What is expected
Your response should consist of the entries below, reproduced exactly and without their images.
---------- Material for this exercise
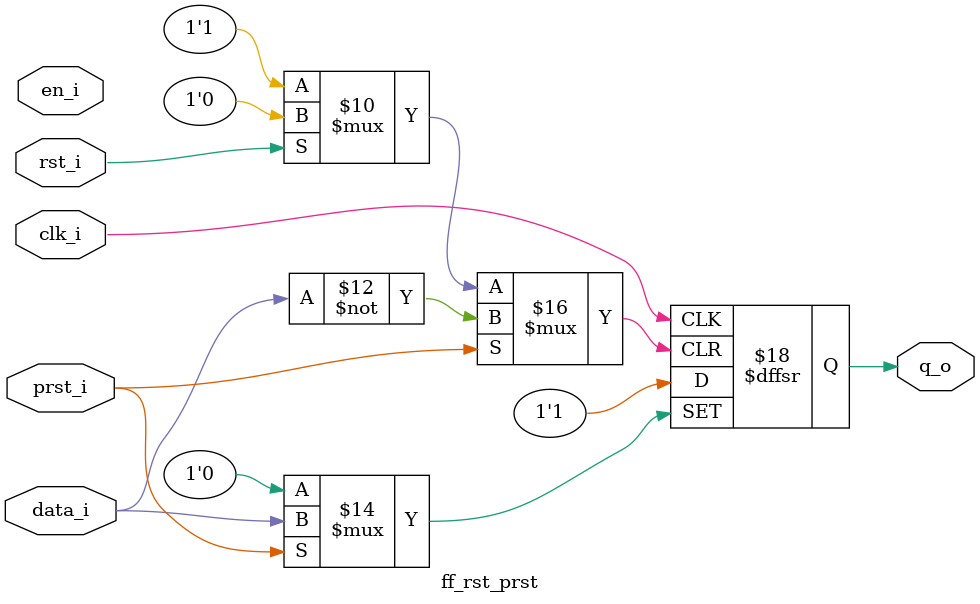
<source format=v>
module ff_rst_prst (
    input      data_i,
    input      clk_i,
    input      rst_i,
    input      prst_i,
    input      en_i,
    output reg q_o
);
  always @(posedge clk_i or negedge rst_i or posedge prst_i) begin
    if (~rst_i)       q_o <= 1'b0;
    else if (~prst_i) q_o <= 1'b1;
    else              q_o <= data_i;
  end
endmodule

</source>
--------------------
Exercise output
<source format=v>
module ff_rst_prst (
    input      data_i,
    input      clk_i,
    input      rst_i,
    input      prst_i,
    input      en_i,
    output reg q_o
);
  always @(posedge clk_i or negedge rst_i or posedge prst_i) begin
    if (~rst_i)       q_o <= 1'b0;
    else if (~prst_i) q_o <= 1'b1;
    else              q_o <= data_i;
  end
endmodule

</source>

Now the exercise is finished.